Differentially Private Release of Hierarchical Origin/Destination Data with a TopDown Approach
Fabrizio Boninsegna, Francesco Silvestri
TL;DR
The paper tackles private release of hierarchical origin-destination data under bounded differential privacy, introducing InfTDA, a TopDown mechanism that uses Chebyshev distance and an integer optimizer IntOpt to enforce non-negativity and hierarchical consistency. It provides a theoretical bound on the maximum absolute error and demonstrates reduced false positives while maintaining hierarchical accuracy, validated on real ISTAT O/D data and synthetic datasets.

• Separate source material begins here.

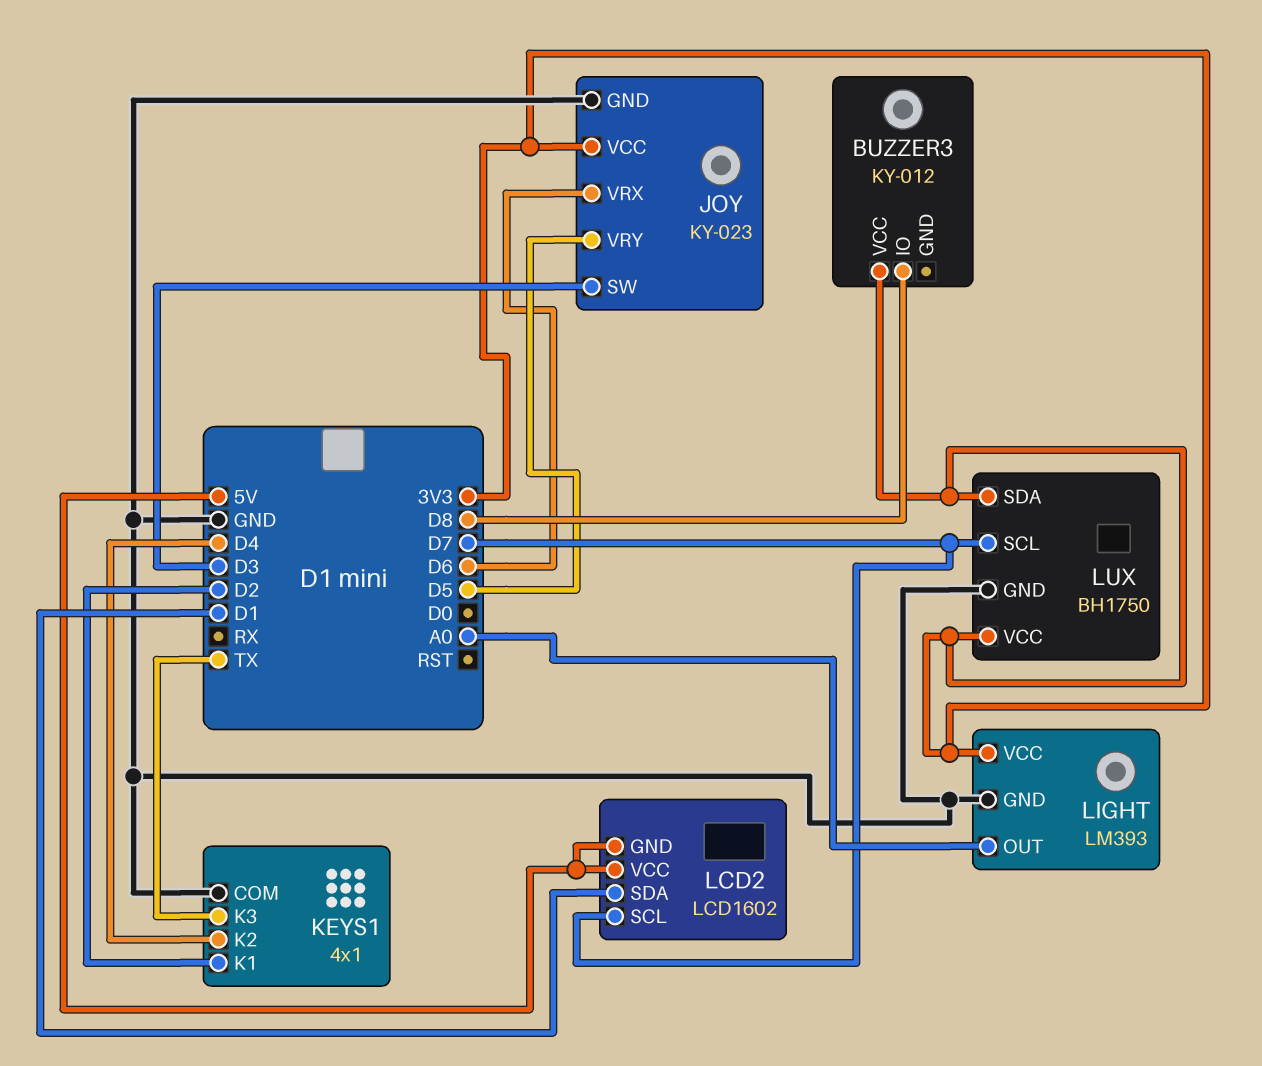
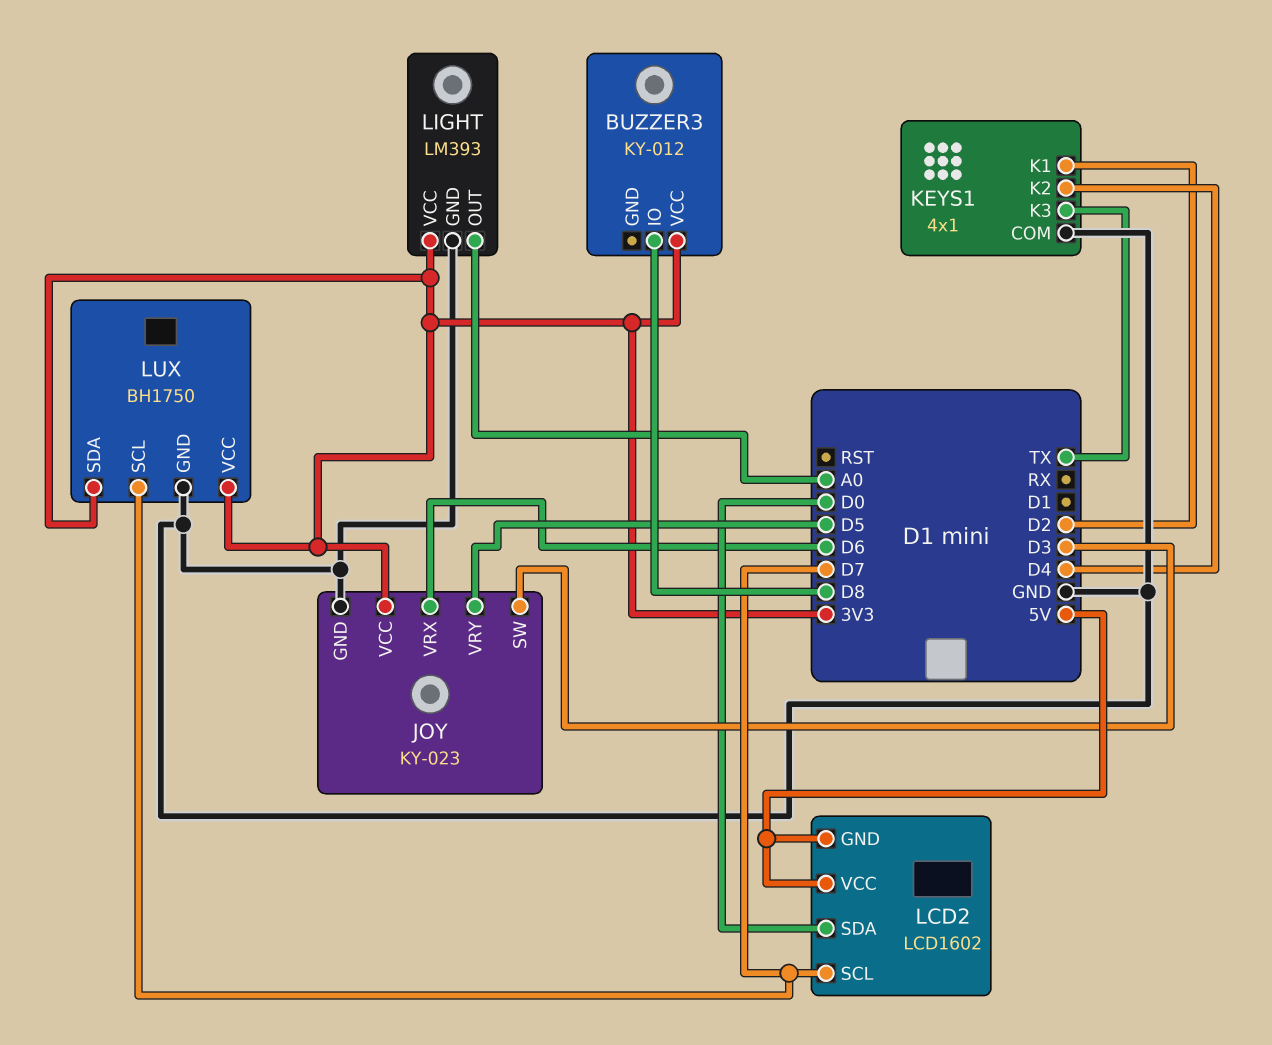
LCD2 pin SDA: D1 -> D0

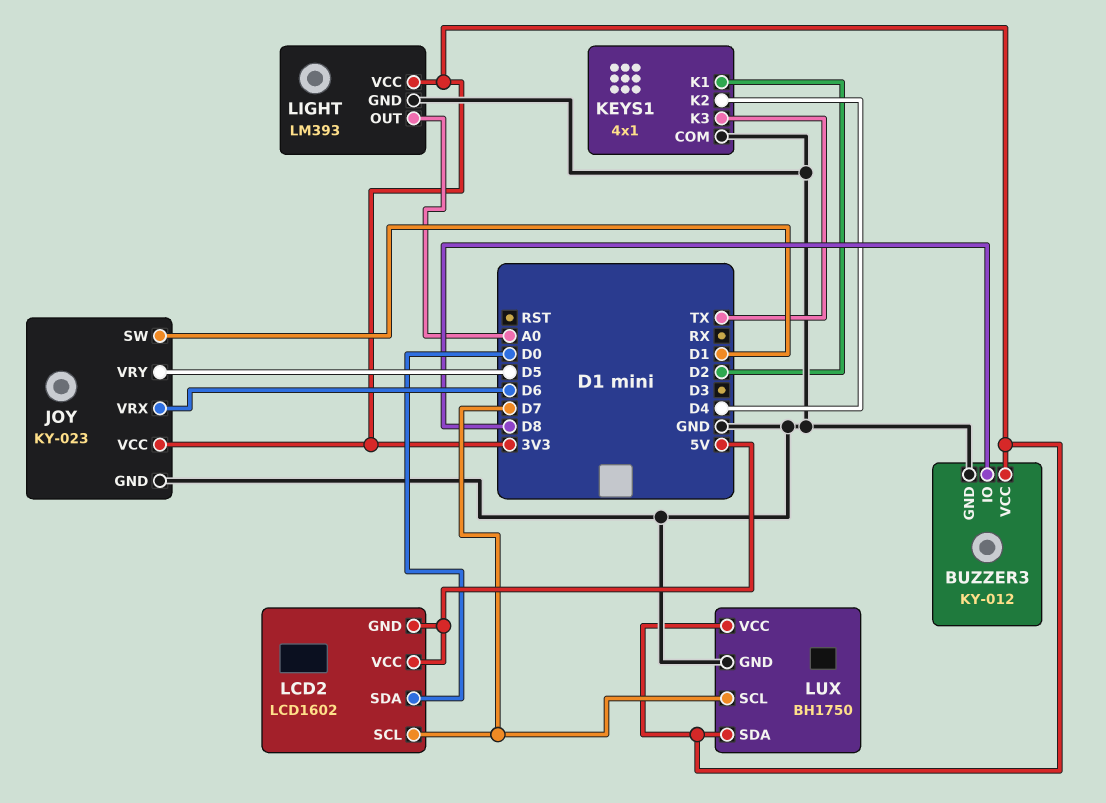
BUZZER3 pin GND: none -> GND
JOY pin SW: D3 -> D1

The approach generalizes TopDown to non-negative hierarchical trees and offers a practical, faster alternative to existing TDA variants, with broad applicability to other tabular hierarchies. Overall, it delivers high-utility DP O/D datasets that remain coherent across geographic scales, enabling reliable downstream marginal queries and decision-making.
Abstract
This paper presents a novel method for generating differentially private tabular datasets for hierarchical data, specifically focusing on origin-destination (O/D) trips. The approach builds upon the TopDown algorithm, a constraint-based mechanism developed by the U.S. Census to incorporate invariant queries into tabular data. O/D hierarchical data refers to datasets representing trips between geographical areas organized in a hierarchical structure (e.g., region $\rightarrow$ province $\rightarrow$ city). The proposed method is designed to improve the accuracy of queries covering broader geographical areas, which are derived through aggregation. This feature provides a "zoom-in" effect on the dataset, ensuring that when zoomed back out, the overall picture is preserved. Furthermore, the approach aims to reduce false positive detection. These characteristics can strengthen practitioners' and decision-makers' confidence in adopting differential privacy datasets. The main technical contribution of this paper includes a novel TopDown algorithm that employs constrained optimization with Chebyshev distance minimization, with theoretical guarantees on the maximum absolute error. Additionally, we propose a new integer optimization algorithm that significantly reduces the incidence of false positives. The effectiveness of the proposed approach is validated using real-world and synthetic O/D datasets, demonstrating its ability to generate private data with high utility and a reduced number of false positives. Our experiments focus on O/D datasets with a single trip as a unit of privacy: nevertheless, the proposed approach supports other units of privacy and also applies to any tabular data with a hierarchical structure.